Spaceflight often takes a really long time. It’s been over a decade since you signed up with Virgin. How have you seen space tourism evolve in that time?
Now we have Blue Origin that’s really caught up. And there were times when people thought that maybe Blue Origin will be the first. But there’s no race here. Everybody’s focused on the safety of operations and nobody wants to be the first as such. Virgin is still, however, the first. They’re ahead of the game and they have done two human spaceflights recently to space.
We in this suborbital spaceflight community are very supportive of each other. I don’t think that I’ve seen any, in my experience, cutthroat competition. It’s about achieving a milestone. It’s about that giant leap for the consumer market into into space. So whoever does it, we have to support them, because it’s going to help anyone who’s dreamt of going to space in the future. It’s not just about my spaceflight, it’s about what I’m doing to create this opportunity for the masses.
What do you think about the opportunities there are now for women in this field? What do you think we should be doing to be able to include not just women, but other ethnicities, too, and more diversity in aerospace?
Returning the next man to the moon and the first woman to the moon [under NASA’s Artemis program] is an amazing thing. It’s really inspirational to see that happen.
But my message is that, now that they’re engaging international partners and other countries, they need to provide opportunities for other nationalities, women from other countries, especially developing countries, who don’t have their own space programs, to fly to space on an orbital flight.
You’re a person who has traveled to places that a lot of people haven’t been to, and I imagine you have a connection with the Earth, as well, because of that. There’s a lot of people who say maybe we should be investing a little less on spaceflight and a little bit more on our planet. How do you reconcile those two ideas?

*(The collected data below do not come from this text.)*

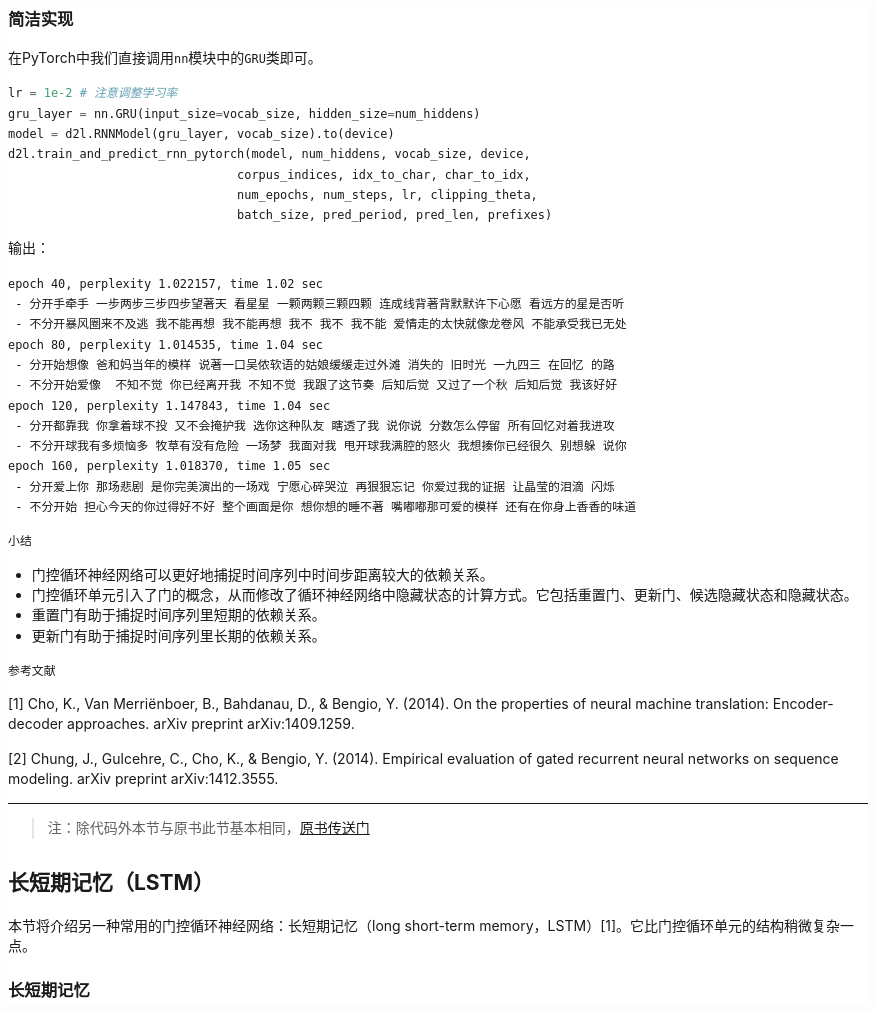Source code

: ###  简洁实现

在PyTorch中我们直接调用`nn`模块中的`GRU`类即可。

``` python
lr = 1e-2 # 注意调整学习率
gru_layer = nn.GRU(input_size=vocab_size, hidden_size=num_hiddens)
model = d2l.RNNModel(gru_layer, vocab_size).to(device)
d2l.train_and_predict_rnn_pytorch(model, num_hiddens, vocab_size, device,
                                corpus_indices, idx_to_char, char_to_idx,
                                num_epochs, num_steps, lr, clipping_theta,
                                batch_size, pred_period, pred_len, prefixes)
```
输出：
```
epoch 40, perplexity 1.022157, time 1.02 sec
 - 分开手牵手 一步两步三步四步望著天 看星星 一颗两颗三颗四颗 连成线背著背默默许下心愿 看远方的星是否听
 - 不分开暴风圈来不及逃 我不能再想 我不能再想 我不 我不 我不能 爱情走的太快就像龙卷风 不能承受我已无处
epoch 80, perplexity 1.014535, time 1.04 sec
 - 分开始想像 爸和妈当年的模样 说著一口吴侬软语的姑娘缓缓走过外滩 消失的 旧时光 一九四三 在回忆 的路
 - 不分开始爱像  不知不觉 你已经离开我 不知不觉 我跟了这节奏 后知后觉 又过了一个秋 后知后觉 我该好好
epoch 120, perplexity 1.147843, time 1.04 sec
 - 分开都靠我 你拿着球不投 又不会掩护我 选你这种队友 瞎透了我 说你说 分数怎么停留 所有回忆对着我进攻
 - 不分开球我有多烦恼多 牧草有没有危险 一场梦 我面对我 甩开球我满腔的怒火 我想揍你已经很久 别想躲 说你
epoch 160, perplexity 1.018370, time 1.05 sec
 - 分开爱上你 那场悲剧 是你完美演出的一场戏 宁愿心碎哭泣 再狠狠忘记 你爱过我的证据 让晶莹的泪滴 闪烁
 - 不分开始 担心今天的你过得好不好 整个画面是你 想你想的睡不著 嘴嘟嘟那可爱的模样 还有在你身上香香的味道
```

`小结`

* 门控循环神经网络可以更好地捕捉时间序列中时间步距离较大的依赖关系。
* 门控循环单元引入了门的概念，从而修改了循环神经网络中隐藏状态的计算方式。它包括重置门、更新门、候选隐藏状态和隐藏状态。
* 重置门有助于捕捉时间序列里短期的依赖关系。
* 更新门有助于捕捉时间序列里长期的依赖关系。

`参考文献`

[1] Cho, K., Van Merriënboer, B., Bahdanau, D., & Bengio, Y. (2014). On the properties of neural machine translation: Encoder-decoder approaches. arXiv preprint arXiv:1409.1259.

[2] Chung, J., Gulcehre, C., Cho, K., & Bengio, Y. (2014). Empirical evaluation of gated recurrent neural networks on sequence modeling. arXiv preprint arXiv:1412.3555.

-----------
> 注：除代码外本节与原书此节基本相同，[原书传送门](https://zh.d2l.ai/chapter_recurrent-neural-networks/gru.html)





## 长短期记忆（LSTM）

本节将介绍另一种常用的门控循环神经网络：长短期记忆（long short-term memory，LSTM）[1]。它比门控循环单元的结构稍微复杂一点。

###  长短期记忆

I think people don’t realize how important space technologies are in our daily lives. People think space is alien, it has nothing to do with us on Earth.
But look at our cell phones, look at our navigation systems in the cars, look at what’s happening at the International Space Station for medical breakthroughs, for the environment, for green house experiments, for disaster risk reduction, for disaster management.
We need all that, and yes, it’s nice to have a fun ride into space. Maybe people think that is not important. But no, it’s the very same industry that’s going to actually open low Earth orbit and the suborbital flights to students [and] to scientists to do experiments. If the suborbital flights do not happen, we would not have this gateway open for all these other sectors.
It’s not just about going there and planting a flag on the moon, or taking a joyride for the rich and famous. It’s going to be a consumer market.